On Thursday, the jailed leader of the Kurdistan Workers’ party (PKK) called on his organisation to lay down their arms and dissolve themselves. If they comply, this would put an end to a decades-long conflict with the Turkish state that has claimed the lives of over 40,000 people. The statement was delivered in a crowded press conference in Istanbul by members of the pro-Kurdish Peoples’ Equality and Democracy party (DEM).
The call appeared to be more or less unconditional. One of the speakers at the end of the conference added that ‘in practice, of course, the laying down of arms and the PKK’s self-dissolution require the recognition of democratic politics and the legal dimension.’ But it appeared more of an afterthought than a condition carved in stone.
The pressure on the opposition is not limited to the Kurdish movement
Outside, Turkish security forces were on high alert. Armed and riot police were stationed in large numbers in multiple locations in the city centre. Multiple helicopters were circling in the sky.
The Kurds, numbering around 15 million, are the second largest ethnic group in Turkey. The PKK was founded by Ocalan in the late 1970s as a reaction to the repression of Kurdish rights by the Turkish state. In the ensuing decades, they waged a bloody guerilla uprising in the mountains of the Kurdish-majority southeast and also in cities across the country. Ocalan was eventually captured and jailed on an island near Istanbul in 1999, but his organisation carried on the struggle not just in Turkey but also in Syria, Iraq, and Iran. The UK, EU, and US all recognise the PKK as a terrorist organisation.
‘Hearing it was like a cold shower,’ said a Kurdish man who is active in the movement but preferred not to be named. ‘Ocalan knows what he is doing. I don’t think the organisation [PKK] will just surrender without changes on the constitutional level. It is impossible.’ It is rare for Kurds to talk openly about the PKK in public, as the slightest expression of sympathy can result in the police kicking down the door the next morning.

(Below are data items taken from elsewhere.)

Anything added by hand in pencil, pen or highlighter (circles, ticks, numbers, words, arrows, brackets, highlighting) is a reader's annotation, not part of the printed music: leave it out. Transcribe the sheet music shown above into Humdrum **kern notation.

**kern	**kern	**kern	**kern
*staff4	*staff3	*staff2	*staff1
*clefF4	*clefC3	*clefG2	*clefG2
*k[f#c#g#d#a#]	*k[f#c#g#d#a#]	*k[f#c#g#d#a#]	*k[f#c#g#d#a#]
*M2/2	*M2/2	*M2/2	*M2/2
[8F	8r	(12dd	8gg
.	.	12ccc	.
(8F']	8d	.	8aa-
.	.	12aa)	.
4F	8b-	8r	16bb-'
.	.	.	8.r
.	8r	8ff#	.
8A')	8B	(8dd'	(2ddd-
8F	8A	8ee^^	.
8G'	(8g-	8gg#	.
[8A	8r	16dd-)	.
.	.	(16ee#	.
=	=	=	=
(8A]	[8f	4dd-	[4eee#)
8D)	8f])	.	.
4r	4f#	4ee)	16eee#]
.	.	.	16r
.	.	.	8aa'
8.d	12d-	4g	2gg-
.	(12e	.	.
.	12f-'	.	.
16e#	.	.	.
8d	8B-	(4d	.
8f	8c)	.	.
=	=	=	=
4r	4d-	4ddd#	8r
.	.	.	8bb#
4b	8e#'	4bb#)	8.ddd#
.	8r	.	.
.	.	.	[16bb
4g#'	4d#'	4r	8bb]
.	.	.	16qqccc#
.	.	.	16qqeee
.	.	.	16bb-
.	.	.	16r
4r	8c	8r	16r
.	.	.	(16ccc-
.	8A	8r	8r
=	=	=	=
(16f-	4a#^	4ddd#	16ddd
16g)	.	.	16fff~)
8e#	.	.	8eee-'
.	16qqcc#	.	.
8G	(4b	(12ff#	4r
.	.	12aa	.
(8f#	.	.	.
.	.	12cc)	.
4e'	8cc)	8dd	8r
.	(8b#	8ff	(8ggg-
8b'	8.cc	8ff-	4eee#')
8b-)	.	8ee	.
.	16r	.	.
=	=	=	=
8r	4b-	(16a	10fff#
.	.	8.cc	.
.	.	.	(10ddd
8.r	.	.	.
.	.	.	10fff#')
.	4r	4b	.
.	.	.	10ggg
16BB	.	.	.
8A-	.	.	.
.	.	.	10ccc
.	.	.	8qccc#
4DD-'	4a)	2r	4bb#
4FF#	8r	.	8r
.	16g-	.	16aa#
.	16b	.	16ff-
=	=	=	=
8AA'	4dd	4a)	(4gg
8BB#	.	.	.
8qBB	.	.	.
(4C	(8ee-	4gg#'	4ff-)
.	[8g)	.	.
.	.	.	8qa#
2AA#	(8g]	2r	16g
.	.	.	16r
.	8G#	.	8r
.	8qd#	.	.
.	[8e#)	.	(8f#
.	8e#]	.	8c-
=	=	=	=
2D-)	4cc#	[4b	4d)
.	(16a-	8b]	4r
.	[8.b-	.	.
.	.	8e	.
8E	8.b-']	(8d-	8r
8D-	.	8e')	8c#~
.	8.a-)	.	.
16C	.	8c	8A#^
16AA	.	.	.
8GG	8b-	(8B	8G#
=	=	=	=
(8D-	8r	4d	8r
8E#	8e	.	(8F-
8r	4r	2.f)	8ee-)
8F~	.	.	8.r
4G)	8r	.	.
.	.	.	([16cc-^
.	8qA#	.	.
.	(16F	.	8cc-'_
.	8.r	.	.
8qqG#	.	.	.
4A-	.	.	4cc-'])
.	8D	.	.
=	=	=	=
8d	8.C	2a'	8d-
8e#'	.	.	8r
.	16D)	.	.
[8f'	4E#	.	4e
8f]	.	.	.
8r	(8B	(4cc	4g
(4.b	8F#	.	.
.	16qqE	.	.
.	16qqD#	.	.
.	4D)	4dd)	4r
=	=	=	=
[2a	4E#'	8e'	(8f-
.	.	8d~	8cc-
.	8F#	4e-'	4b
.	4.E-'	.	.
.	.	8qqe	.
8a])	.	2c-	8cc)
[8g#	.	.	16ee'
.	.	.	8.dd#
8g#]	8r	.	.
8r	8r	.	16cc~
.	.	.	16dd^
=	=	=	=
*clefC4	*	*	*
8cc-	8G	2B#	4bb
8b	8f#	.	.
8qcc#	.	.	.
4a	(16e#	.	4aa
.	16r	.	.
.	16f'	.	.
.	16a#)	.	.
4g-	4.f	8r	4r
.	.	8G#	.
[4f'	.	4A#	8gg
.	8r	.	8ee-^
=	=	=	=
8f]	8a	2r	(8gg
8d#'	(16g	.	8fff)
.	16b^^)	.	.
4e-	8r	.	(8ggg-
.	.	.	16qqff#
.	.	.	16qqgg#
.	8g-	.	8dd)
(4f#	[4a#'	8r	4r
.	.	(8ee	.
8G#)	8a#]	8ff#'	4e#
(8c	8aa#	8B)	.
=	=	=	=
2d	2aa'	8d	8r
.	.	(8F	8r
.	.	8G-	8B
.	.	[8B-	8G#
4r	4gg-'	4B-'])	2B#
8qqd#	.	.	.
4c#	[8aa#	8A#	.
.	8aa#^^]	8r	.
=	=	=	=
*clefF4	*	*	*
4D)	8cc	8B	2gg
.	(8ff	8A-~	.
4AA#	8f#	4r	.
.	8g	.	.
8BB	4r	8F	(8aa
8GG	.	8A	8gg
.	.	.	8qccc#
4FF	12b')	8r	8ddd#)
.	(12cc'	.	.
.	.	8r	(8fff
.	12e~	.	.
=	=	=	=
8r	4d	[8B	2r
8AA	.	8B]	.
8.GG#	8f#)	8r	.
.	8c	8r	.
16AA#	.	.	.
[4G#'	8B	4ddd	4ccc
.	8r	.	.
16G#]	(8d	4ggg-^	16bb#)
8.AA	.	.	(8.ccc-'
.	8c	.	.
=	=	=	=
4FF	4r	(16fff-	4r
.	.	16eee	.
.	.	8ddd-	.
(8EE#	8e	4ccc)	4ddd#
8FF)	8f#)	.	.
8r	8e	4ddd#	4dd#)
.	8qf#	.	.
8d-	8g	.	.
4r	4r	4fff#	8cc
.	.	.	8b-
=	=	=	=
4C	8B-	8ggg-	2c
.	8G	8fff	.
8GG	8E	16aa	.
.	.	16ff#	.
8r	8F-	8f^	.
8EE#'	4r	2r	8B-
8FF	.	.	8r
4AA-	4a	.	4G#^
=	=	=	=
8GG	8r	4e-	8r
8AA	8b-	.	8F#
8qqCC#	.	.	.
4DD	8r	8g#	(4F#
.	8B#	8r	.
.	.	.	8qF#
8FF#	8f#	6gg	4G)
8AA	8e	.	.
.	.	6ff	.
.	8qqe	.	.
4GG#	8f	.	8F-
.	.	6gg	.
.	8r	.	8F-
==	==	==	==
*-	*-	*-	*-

The emphasis in Ocalan’s letter on this being the age of democracy and freedom of expression was rather confusing, to say the least. The DEM politician reading out the letter, Ahmet Turk, was forcibly removed from the mayorship of a large town last year after three consecutive local elections. Several of the former leaders of DEM are currently serving lengthy prison sentences. While the government holds direct negotiations with PKK leaders, journalists who dare to interview them are regularly put on trial for ‘spreading terrorist propaganda’.
The pressure on the opposition is not limited to the Kurdish movement. In recent months, President Erdogan’s government has been engaged in a crackdown on dissent with an intensity not seen in years. The leader of the anti-immigration Victory party, Umit Ozdag, is currently in prison. The mayor of Istanbul, Ekrem Imamoglu, who is President Erdogan’s biggest and most popular challenger, is facing multiple trials that could lead to several years in prison and a ban from politics.
The biggest question of all is whether the PKK leadership and its rank and file will follow the call to lay down their arms. Though Ocalan has been in solitary confinement since 1999, he still enjoys a strong personality cult in the Kurdish movement. Their political rallies are filled with his portraits and speeches full of his quotes. What few of his followers seem to be asking is how Ocalan’s mental state is after 26 years of solitary confinement on an island.
There are several other pressing questions that remain to be answered. If anything, what will the radical Kurdish movement get in return for laying down their arms? Will fighters in the mountains and activists in prison get amnesty? What will happen to the PKK-linked Syrian Democratic Forces (SDF) who control around a third of Syria, including most of its oilfields? While the US lists the PKK as a terrorist organisation, they actively support the SDF in Syria, who were their key partners in defeating the Islamic State. The coming weeks will bring some clarity on these questions.